Once installed in the new flat Brian began to entertain lavishly. David Jacobs, his lawyer, had introduced him to many of the show business celebrities for whom Jacobs’s firm also acted. He developed a particular friendship with Lionel Bart, the East End ex-skiffler who had won, and was rapidly losing, a fortune as a composer of West End musicals. He loved all show people, and in their cocktail chatter found a measure of security. Show people did not care who was, or was not, gay.
He had, as his success grew more hectic, placed increasing reliance on Jacobs and on his accountants, Bryce, Hanmer and Isherwood of Albemarle Street, Mayfair. Bryce, Hanmer were, in fact, a Liverpool firm whose London office made a speciality of theatrical clients. Dr. Walter Strach, one of the firm’s senior members, a gaunt and melancholy Czech, thus found himself, in late 1963, charged with the responsibility of finding London accommodation for all four of the Beatles. Total secrecy was maintained, to evade the fans and to keep the rents within reason.
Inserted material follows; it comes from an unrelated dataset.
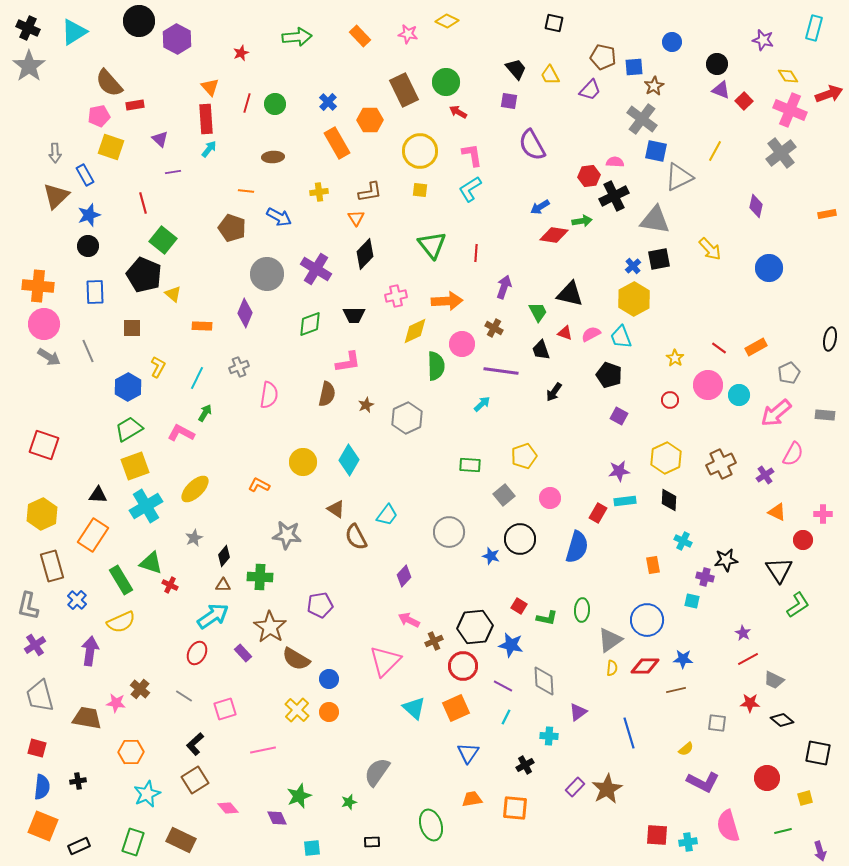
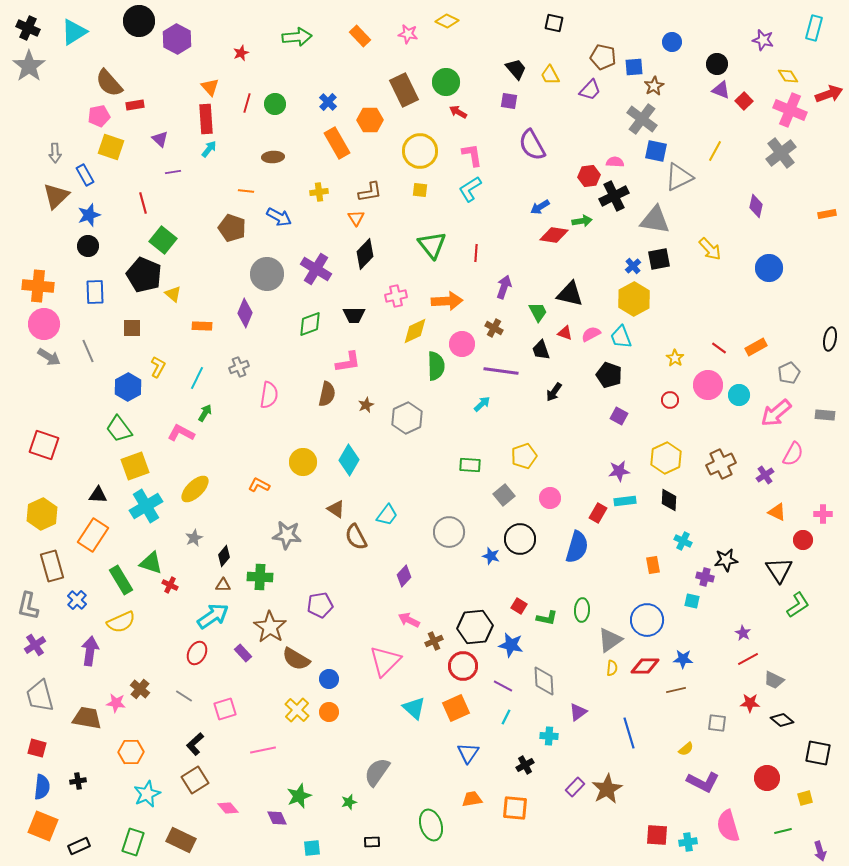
green trapezoid at (129, 429): moved 10 px left; rotated 96 degrees counterclockwise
For John and Cynthia a flat was rented in Emperor’s Gate, Kensington, just behind the Cromwell Road terminal where, in those days, one could check in for flights from Heathrow airport. Thanks to the almost psychic powers of detection bestowed on Beatles fans, the hideaway became instantly and universally known. Girls waited all day, as well as most of the night, around the pilastered front porch, even venturing into the hallway, if the front door was left open, to settle down with blankets, sleeping bags, and vacuum flasks. Across the road was a student hostel with a balcony that looked directly into the Lennons flat. Whenever Cyn looked, she would see figures hanging over the balcony and waving. Six flights up, without a lift, she spent days at a time, with baby Julian, in conscientious isolation.